Paper No. 10
Presentation Time: 10:30 AM
Richard H. Jahns Distinguished Lecture: The Formation and Failure of Natural Dams
Lakes dammed by landslides, moraines, and glaciers have drained suddenly to produce floods orders of magnitude larger than nival or rainfall floods. Reservoirs that form behind landslide dams pose a threat to upstream infrastructure. Most landslide dams fail soon after they form by overtopping and incision; the failure may produce destructive downstream floods. Lakes dammed by end and lateral moraines are susceptible to failure because they are steep-sided and consist of loose, poorly sorted sediment that may be ice-rich. Rapid incision of a moraine dam may be caused by a large overflow triggered by an avalanche or rockfall.
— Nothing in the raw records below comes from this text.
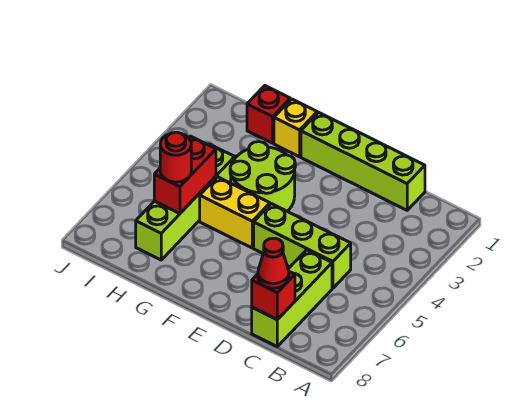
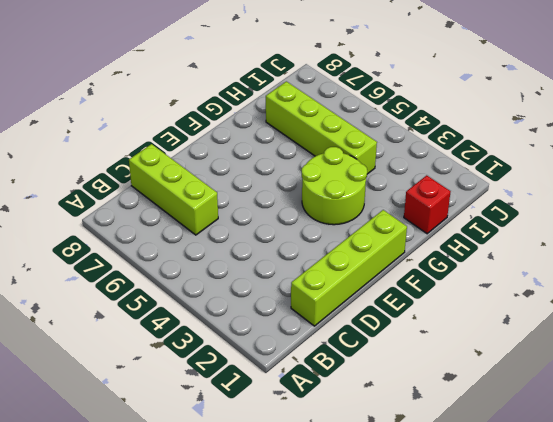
none -> lime brick C5:E5 level 1
none -> yellow brick F5:G5 level 1
none -> yellow brick G1 level 1

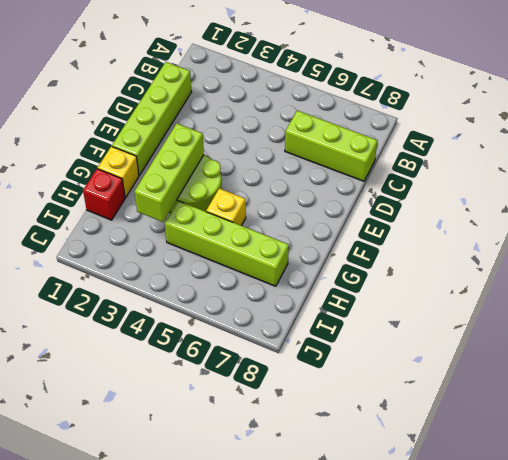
lime brick F3:H3 level 2 -> lime brick C5:E5 level 1
yellow brick G5 level 1 -> yellow brick F5:G5 level 1
none -> red brick C8 level 2
none -> red brick H5:H6 level 2
none -> red cone C8 level 3

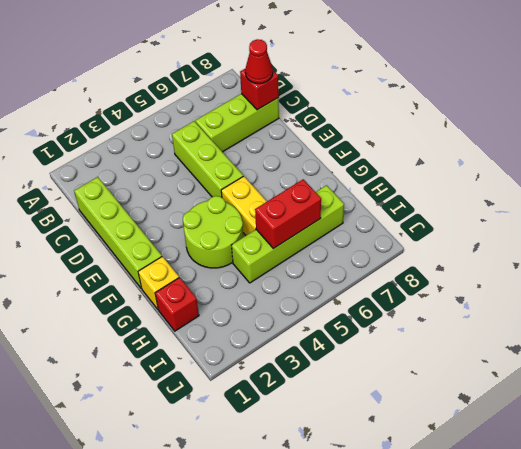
none -> red round brick H6 level 3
As climate warms, lakes impounded by glaciers may drain suddenly following a long period of stability due to progressive wastage of the glacier dam and formation of subglacial or ice-marginal channels. Most outburst floods display an exponential increase in discharge, followed by an abrupt decrease to background levels. Peak discharges are controlled by lake volume, dam morphology, and materials, failure mechanism, and downstream topography and sediment availability. Most moraine-dammed lakes formed in the past century as glaciers retreated from bulky moraines constructed during the Little Ice Age. The lakes soon began to fail as climate warmed. With continued glacier retreat, the supply of moraine-dammed lakes will be exhausted, and the threat they pose will diminish. Glacier-dammed lakes typically have gone through a period of cyclic or sporadic outburst activity, lasting up to several decades, since climate began to warm in the late nineteenth century. The outburst floods from any one lake ended when the glacier dam weakened to the point that it could no longer trap water behind it. However, with continued glacier retreat, the locus of outburst activity may shift up-glacier to sites where new lakes develop in areas that are becoming deglaciated.